> [What is required]:
Transcribe the text of every entry below word for word, leaving out the pictures.

Chart understanding data:
================

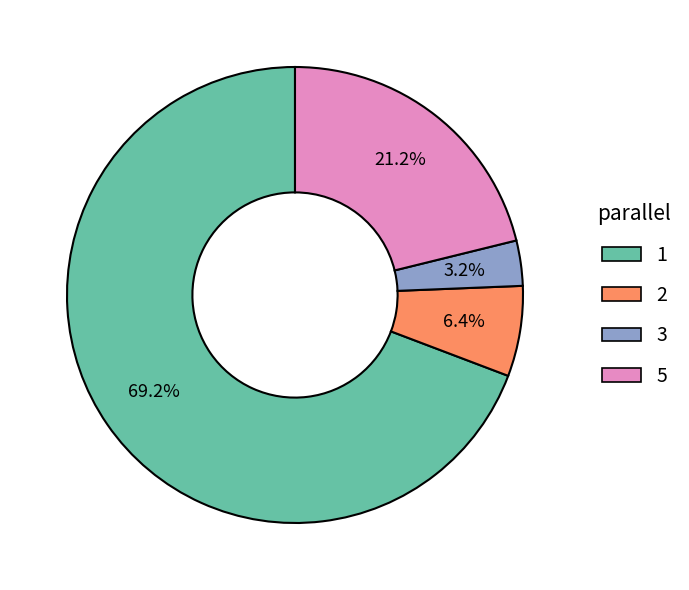

Is there a majority slice in this chart?

Yes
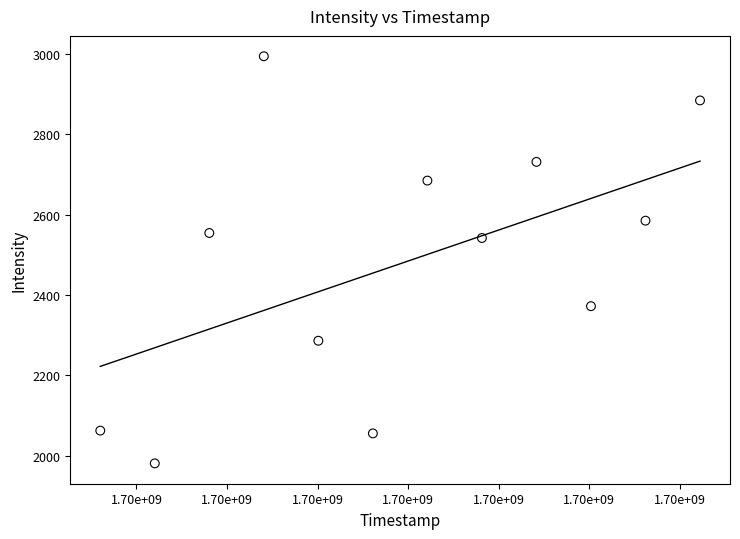

What is the range of Y values (max minus min)?

1013.7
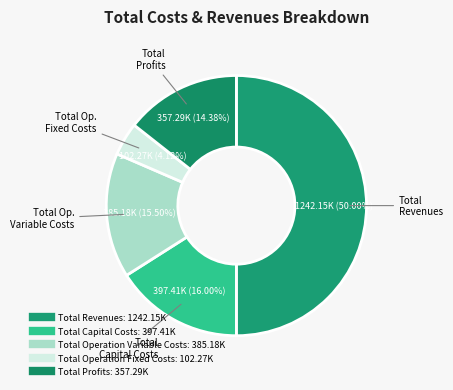

To the nearest percent, what is the difference between the largest and smallest slice percentages?

46%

================

> [Problem solution]:
Is there a majority slice in this chart?

Yes

What is the range of Y values (max minus min)?

1013.7

To the nearest percent, what is the difference between the largest and smallest slice percentages?

46%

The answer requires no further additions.